The Illusive Man is a fictional character in BioWare's Mass Effect video game franchise. He is the leader of the pro-human group Cerberus. The Illusive Man wears an open suit that connotes both futuristic style and the "casual swagger of a charming billionaire". His eye implants make him appear slightly inhuman. He is normally seen in an empty office with no indication of his living arrangements. He is voiced by Martin Sheen.

The character first appeared in 2008's novel Ascension, and made his video game debut in Mass Effect 2 as a supporting character. In the game, he arranges to revive Commander Shepard from death, provides Shepard with a ship and crew, and sends Shepard on several missions against the human-abducting Collectors. The Illusive Man later appears in Mass Effect 3 as one of the main antagonists, where he works against Shepard's attempts to destroy the Reapers, wishing to control them instead. He appears in several other Mass Effect comics series and novels. Mass Effect: Evolution reveals the character's origin story as a mercenary named Jack Harper, who worked for the Human System Alliance during the First Contact War.

His critical reception has been positive, with Martin Sheen praised for his voice acting. However, some criticized Mass Effect 2s story for forcing the player to work with the Illusive Man and Cerberus despite their antagonistic role in the first game. Audio assets of the character from Mass Effect 2 was appropriated for use in a fan-made propaganda video which ostensibly endorses Donald Trump for his 2016 presidential campaign.

________

== Given exercise 1 ==
Extract the full passage on the Illusive Man, word for word.
The passage and the entries have no connection to each other.

== Stored data ==

________

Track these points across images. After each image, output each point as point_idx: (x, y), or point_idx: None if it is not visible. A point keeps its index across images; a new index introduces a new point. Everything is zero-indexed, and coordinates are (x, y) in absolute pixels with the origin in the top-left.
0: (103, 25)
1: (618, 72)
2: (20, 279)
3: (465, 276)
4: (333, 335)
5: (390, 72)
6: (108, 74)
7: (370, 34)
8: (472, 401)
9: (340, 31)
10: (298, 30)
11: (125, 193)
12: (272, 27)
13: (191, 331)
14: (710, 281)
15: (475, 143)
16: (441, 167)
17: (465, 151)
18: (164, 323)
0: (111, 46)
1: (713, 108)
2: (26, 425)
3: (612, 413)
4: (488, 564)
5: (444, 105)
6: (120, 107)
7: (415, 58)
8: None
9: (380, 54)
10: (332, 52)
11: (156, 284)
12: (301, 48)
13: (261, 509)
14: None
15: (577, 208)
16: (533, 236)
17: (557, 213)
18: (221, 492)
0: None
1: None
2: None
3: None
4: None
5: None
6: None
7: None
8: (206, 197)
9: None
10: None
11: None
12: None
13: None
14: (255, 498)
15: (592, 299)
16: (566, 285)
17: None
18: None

________

== Given exercise 2 ==
Convert every line of the tracking entries into a JSON list of strings, one string per line, and omit blank lines.

== Final answer 1 ==
The Illusive Man is a fictional character in BioWare's Mass Effect video game franchise. He is the leader of the pro-human group Cerberus. The Illusive Man wears an open suit that connotes both futuristic style and the "casual swagger of a charming billionaire". His eye implants make him appear slightly inhuman. He is normally seen in an empty office with no indication of his living arrangements. He is voiced by Martin Sheen.

The character first appeared in 2008's novel Ascension, and made his video game debut in Mass Effect 2 as a supporting character. In the game, he arranges to revive Commander Shepard from death, provides Shepard with a ship and crew, and sends Shepard on several missions against the human-abducting Collectors. The Illusive Man later appears in Mass Effect 3 as one of the main antagonists, where he works against Shepard's attempts to destroy the Reapers, wishing to control them instead. He appears in several other Mass Effect comics series and novels. Mass Effect: Evolution reveals the character's origin story as a mercenary named Jack Harper, who worked for the Human System Alliance during the First Contact War.

His critical reception has been positive, with Martin Sheen praised for his voice acting. However, some criticized Mass Effect 2s story for forcing the player to work with the Illusive Man and Cerberus despite their antagonistic role in the first game. Audio assets of the character from Mass Effect 2 was appropriated for use in a fan-made propaganda video which ostensibly endorses Donald Trump for his 2016 presidential campaign.

== Final answer 2 ==
[
  "Track these points across images. After each image, output each point as point_idx: (x, y), or point_idx: None if it is not visible. A point keeps its index across images; a new index introduces a new point. Everything is zero-indexed, and coordinates are (x, y) in absolute pixels with the origin in the top-left.",
  "0: (103, 25)",
  "1: (618, 72)",
  "2: (20, 279)",
  "3: (465, 276)",
  "4: (333, 335)",
  "5: (390, 72)",
  "6: (108, 74)",
  "7: (370, 34)",
  "8: (472, 401)",
  "9: (340, 31)",
  "10: (298, 30)",
  "11: (125, 193)",
  "12: (272, 27)",
  "13: (191, 331)",
  "14: (710, 281)",
  "15: (475, 143)",
  "16: (441, 167)",
  "17: (465, 151)",
  "18: (164, 323)",
  "0: (111, 46)",
  "1: (713, 108)",
  "2: (26, 425)",
  "3: (612, 413)",
  "4: (488, 564)",
  "5: (444, 105)",
  "6: (120, 107)",
  "7: (415, 58)",
  "8: None",
  "9: (380, 54)",
  "10: (332, 52)",
  "11: (156, 284)",
  "12: (301, 48)",
  "13: (261, 509)",
  "14: None",
  "15: (577, 208)",
  "16: (533, 236)",
  "17: (557, 213)",
  "18: (221, 492)",
  "0: None",
  "1: None",
  "2: None",
  "3: None",
  "4: None",
  "5: None",
  "6: None",
  "7: None",
  "8: (206, 197)",
  "9: None",
  "10: None",
  "11: None",
  "12: None",
  "13: None",
  "14: (255, 498)",
  "15: (592, 299)",
  "16: (566, 285)",
  "17: None",
  "18: None"
]